The shocking episode constituted the worst single atrocity of the 1992-95 war in Bosnia and the only event in the 42-month war that the international war crimes tribunal in The Hague has categorised as genocide.
Gen Mladic has been charged with genocide but has been a fugitive for 11 years.
The Dutch were shamed and traumatised by their role in the massacre. An official inquiry in 2002 cleared the troops of complicity but criticised the Dutch authorities, triggering a symbolic resignation of the Dutch government.
Families of the victims have been trying to sue the Dutch state in the courts in the Netherlands because of alleged co-responsibility for the massacre. Mass graves containing the remains of victims are still being discovered and bodies exhumed.
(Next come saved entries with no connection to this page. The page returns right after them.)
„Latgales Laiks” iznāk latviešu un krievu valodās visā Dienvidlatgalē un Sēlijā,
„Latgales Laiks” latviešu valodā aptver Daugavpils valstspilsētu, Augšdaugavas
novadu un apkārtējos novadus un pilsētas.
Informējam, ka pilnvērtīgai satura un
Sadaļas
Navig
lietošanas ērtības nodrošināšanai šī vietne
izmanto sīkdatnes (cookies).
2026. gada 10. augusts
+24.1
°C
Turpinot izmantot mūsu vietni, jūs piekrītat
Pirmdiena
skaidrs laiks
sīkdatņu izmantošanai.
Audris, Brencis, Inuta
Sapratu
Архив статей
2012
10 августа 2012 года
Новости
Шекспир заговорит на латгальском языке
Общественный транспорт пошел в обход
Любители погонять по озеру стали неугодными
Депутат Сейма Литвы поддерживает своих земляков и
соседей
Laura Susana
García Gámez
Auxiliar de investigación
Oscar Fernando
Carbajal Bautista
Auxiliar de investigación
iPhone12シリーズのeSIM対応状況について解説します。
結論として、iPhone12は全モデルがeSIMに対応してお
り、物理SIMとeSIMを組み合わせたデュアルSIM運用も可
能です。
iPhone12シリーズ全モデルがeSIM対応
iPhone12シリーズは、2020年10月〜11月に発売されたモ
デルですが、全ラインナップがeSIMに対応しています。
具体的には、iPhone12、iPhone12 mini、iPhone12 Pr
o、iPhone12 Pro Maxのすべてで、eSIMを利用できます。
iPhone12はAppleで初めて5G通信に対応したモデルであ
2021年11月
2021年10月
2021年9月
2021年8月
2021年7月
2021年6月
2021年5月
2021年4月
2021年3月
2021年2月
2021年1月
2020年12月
But on Monday in Assen Mr Kamp handed out medals to 500 members of the Dutch battalion stationed at Srebrenica, which was a so-called UN safe haven, ostensibly under UN protection when it was overrun by the Serbs.
"We are doing this to support our people," said Mr Kamp. "These people are in the military ... It is difficult for them and we want to support them," he added.
The medals were to acknowledge that the Dutch troops had "for years wrongly been held responsible for what happened in the enclave," said Mr Kamp.
Tom Karremans, the Dutch commander at Srebrenica present at Monday's ceremony, was photographed socialising and drinking with Gen Mladic. The Dutch were said to have obtained the release of 14 kidnapped peacekeepers in return for not obstructing the Serbian operation.
Protests were staged in Sarajevo and other Bosnian towns denouncing the military decorations as "scandalous". There were also protests in the Netherlands, but Bosnians who sought to travel there to demonstrate were denied visas.